My hand reached back, finding hers, and our fingers interlaced with desperate strength. Her palm was damp with fear-sweat, but her grip was steady. Strong. She pressed against my back, and I felt her heartbeat against my spine. Rapid but rhythmic, scared but not panicking.

Throughout all of this, she stayed with me.

Not hiding, not cowering, but present. Her free hand came up to rest on my waist, fingers curling into my shirt, and that small touch sent electricity through every nerve.

Even terrified, even facing death, she was telling me she was with me. That we were facing this as partners.

The possessive satisfaction of that nearly broke my control.

“No.”

One word, but I put everything into it. Every threat, every promise, every ounce of lethal capability I possessed.

“She is not claimed,” the center Ixari observed with the mild interest of someone noting an unexpected weather pattern. “No mark. No legal standing. No protection that we are bound to recognize.”

One of them glided closer. Not walking exactly, more like its feet never quite touched the ground. Its translucent hand rose toward Sabine, and I could see the bones beneath the skin, too many joints, fingers that bent in directions that hurt to watch.

“We can taste her potential from here.” Its voice was different from the center one.

Higher, with harmonics that made my teeth ache.

“All those numbers in her head. All that pattern recognition burning so bright.

Three years of exposure to the algorithms has changed her neural pathways.

She'll make an excellent tool once we've made the proper adjustments.”

The hand got within six inches of Sabine's face.

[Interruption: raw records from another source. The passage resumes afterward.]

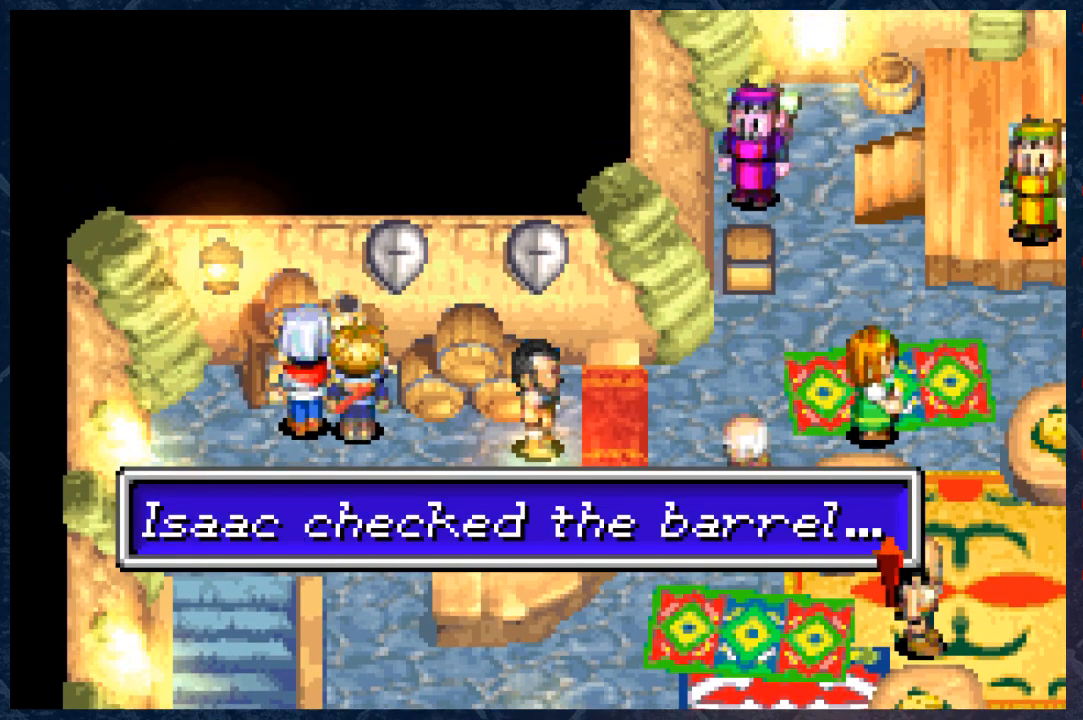
{"buttons": [], "left_stick": "up", "right_stick": "center", "events": [[33, "A", "down"], [217, "A", "up"]]}
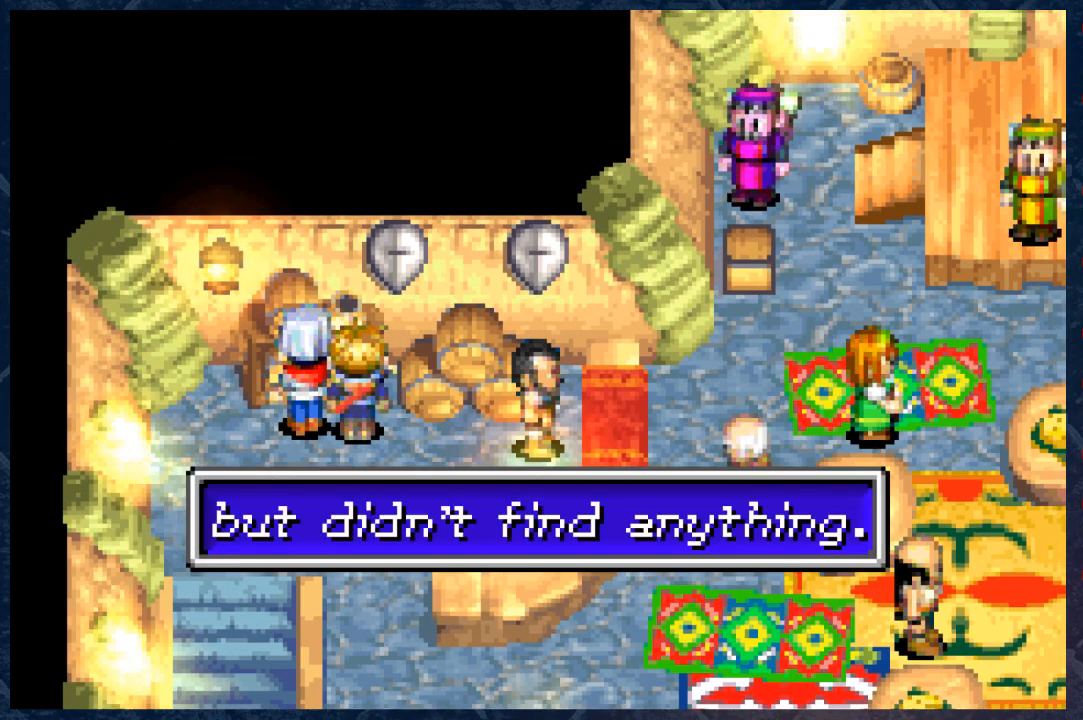
{"buttons": ["A"], "left_stick": "up", "right_stick": "center", "events": [[33, "A", "down"], [183, "A", "up"], [500, "A", "down"]]}
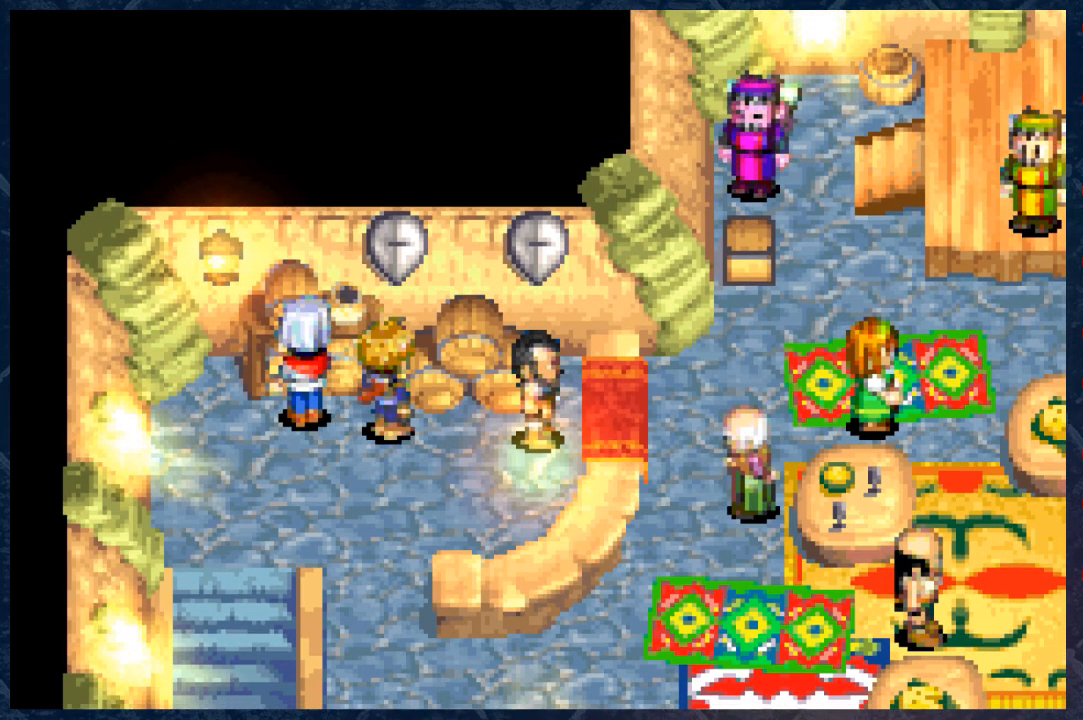
{"buttons": [], "left_stick": "up", "right_stick": "center", "events": [[167, "A", "up"]]}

I could feel her breath catch, feel the tremor that ran through her body. But she didn't retreat. Didn't cower. My brave, brilliant dealer who'd just burned down an empire with patience and code.

I caught the Ixari's wrist.

The bones shattered like spun glass.

The sound it made wasn't a scream. They weren't built for screaming.

Instead, it was like wind through a broken flute, high and discordant and wrong.

Black blood that looked and smelled like motor oil dripped from where the bones had pierced its translucent skin.

The blood hissed where it hit the floor, eating small holes in the polymer.

“She's MINE.”

The words came out with such force that dust fell from the ceiling. The guards felt it. The human actually dropped his weapon. The Mondians' scales flattened against their bodies in submissive postures. Even the Ixari took notice.

This wasn't just a claim. This was a declaration of war against anything that would threaten her.

“Yours?” The center Ixari tilted its head the other direction, and I heard vertebrae pop and realign. “The law is very clear. Without a mark, she's free game. And the Conclave has uses for her.”

Behind them, the screens were still displaying Qeth's crimes. I could hear commotion in the corridors. Shouts, running feet, the distinctive whine of pulse weapons charging. The station was beginning to tear itself apart.

“By Vinduthi law,” I said, fighting every instinct screaming at me to simply tear them apart and claim her here, now, while her enemies' blood was still warm, “she is under my protection. That makes her untouchable unless she chooses otherwise.”

The wounded Ixari cradled its shattered wrist with disturbing fascination, watching the bones trying to realign themselves.

“Vinduthi law.” It laughed. A sound like breaking bells underwater. “How charmingly traditional. How wonderfully outdated. Do you really think we care about your species' quaint customs?”

“You should.”

I smiled, and made sure they saw every fang. Made sure they understood exactly what kind of predator they were dealing with.

“Every Vinduthi in twelve systems would hunt you if you violate a protection claim.

Not just me. Not just my crew. All of us.

We're not numerous, but we're memorable.” I let that sink in.

“How many Vinduthi work security for your operations? How many run enforcement? How many have you relied on when you needed something handled efficiently?”

The three Ixari exchanged looks. Or what passed for looks between creatures with no pupils. Some communication passed between them. Maybe psychic, maybe pheromonal, maybe just the understanding of predators recognizing a genuine threat.

During their silence, I felt Sabine shift behind me.

Her hand on my waist moved slightly, and I realized she was doing that thing she did when thinking.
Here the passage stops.